WinterSports2002.com, Friday, February 08, 2002
Torch relay a victory walk for Utahn
Doctor is overcoming paralysis after accident
By Lois M. Collins
Deseret News staff writer
Dr. Dale Hull knew he was in trouble when he heard his neck pop. He was paralyzed from the neck down before he really had time to realize he'd been severely injured on a trampoline.
Doctors predicted he would never walk again.
The Utah physician will carry the Olympic torch Friday at 3:15 p.m. and he will do it without wheelchair, walker or cane. The challenge, in fact, will be getting a proper grip on the torch.
Hull has been practicing for weeks, first with an aluminum baseball bat with a weight on it and later with the torch of the 2002 Winter Games carried by a friend who ran earlier in another state.
He has been incredibly blessed, he said, though his injury has put an end to his career as an obstetrician-gynecologist. Instead, he's now a medical adviser to a genetics company.
"I just keep going and keep working at it," he said. "Unless science makes huge strides, I'll never be like I was before. But I am 15 times what they thought I would be."
The husband and father of four boys went through a fusion surgery and spent more than four months at University Hospital before moving into rehabilitation. Shortly after, he began to regain a "light touch" of sensation.
"I could feel the wrinkles in my sheets, but I couldn't move," he laughs.
Slowly, he regained some motion, the legs coming along faster than his arms. Within six months, he was in a walker, then using two arm crutches. Now, most of the time, he walks with a cane.

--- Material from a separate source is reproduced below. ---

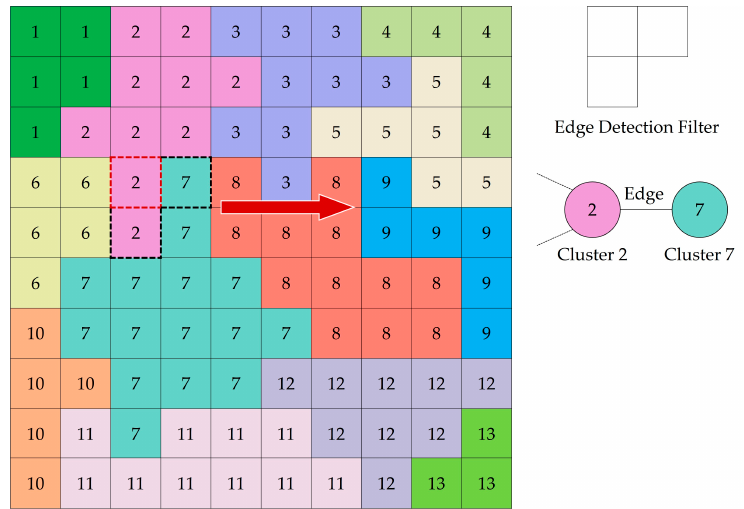
Figure 3. The neighborhood relation between Cluster 2 and Cluster 7 is detected for the first time, and the corresponding edge is created in the RAG.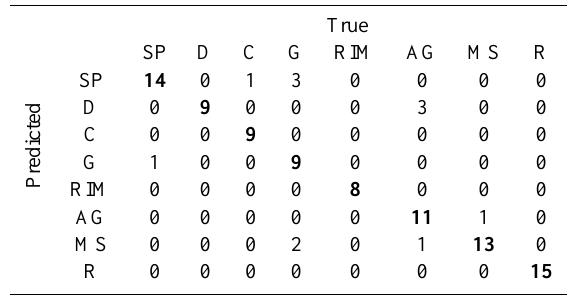
Table 2. Example of a confusion matrix obtained during validation of the SVM classification for a validation set N ∗ tions. Correct classifications are situated on the diagonal, and mis- classifications are in the off-diagonal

A year into his rehabilitation, he panicked. He'd heard that by then he'd probably have back all the mobility and feeling he would ever get.
He deliberately put the "P" word "plateau" out of his mind.
"I changed my thinking, and it was very beneficial," he said.
Walking is getting easier, though he still feels like his body has fallen asleep and awakened to the familiar sting of pins and needles.
Once told he might never get any better, "I'm just grateful I can feel anything," he says.
His grip is sometimes problematic, but improving.
Day after day he has gone to the track to practice walking a single lap, carrying the torch in his tingling hands.
So Friday at 3:15 p.m., he will make his victory walk along 700 East, between 7950 South and 8100 South.
"I will be the only human holding a symbol that all humanity recognizes," he said. "And all the people who prayed and fasted and helped me will have a piece of that."